++++ Listed entries ++++

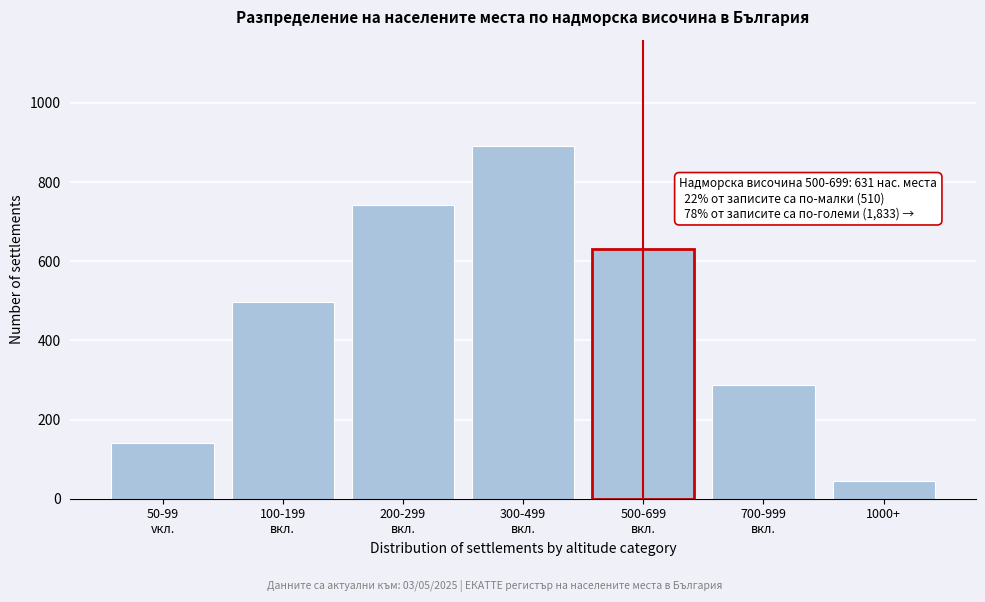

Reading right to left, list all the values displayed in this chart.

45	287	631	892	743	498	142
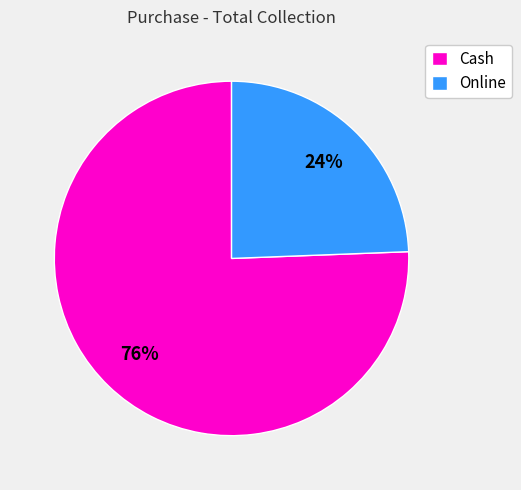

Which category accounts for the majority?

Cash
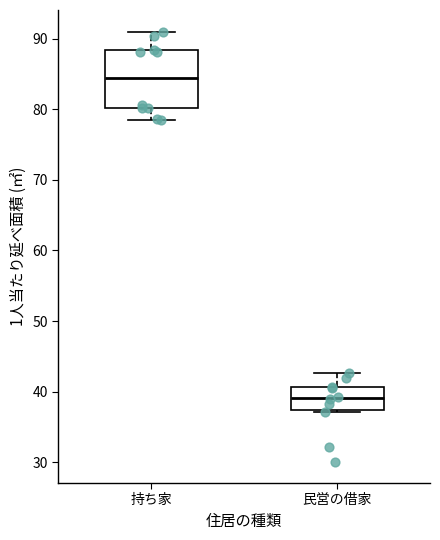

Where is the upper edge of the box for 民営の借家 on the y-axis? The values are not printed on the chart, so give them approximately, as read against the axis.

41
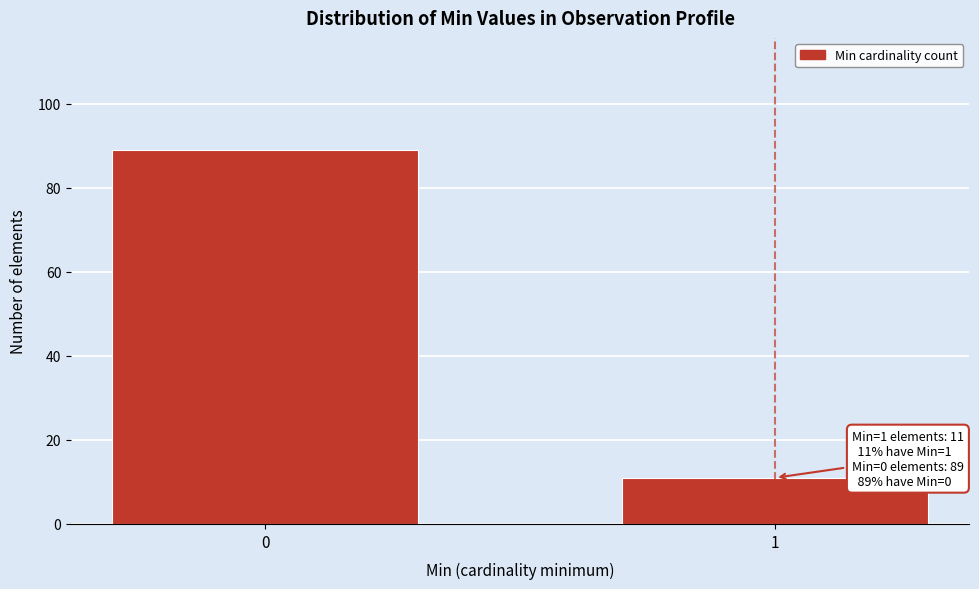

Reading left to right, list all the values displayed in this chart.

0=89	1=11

++++

→ Exercise requirements
Please pick out every line of the data above containing "right". Case counts.

→ Result of the task
Reading right to left, list all the values displayed in this chart.
Reading left to right, list all the values displayed in this chart.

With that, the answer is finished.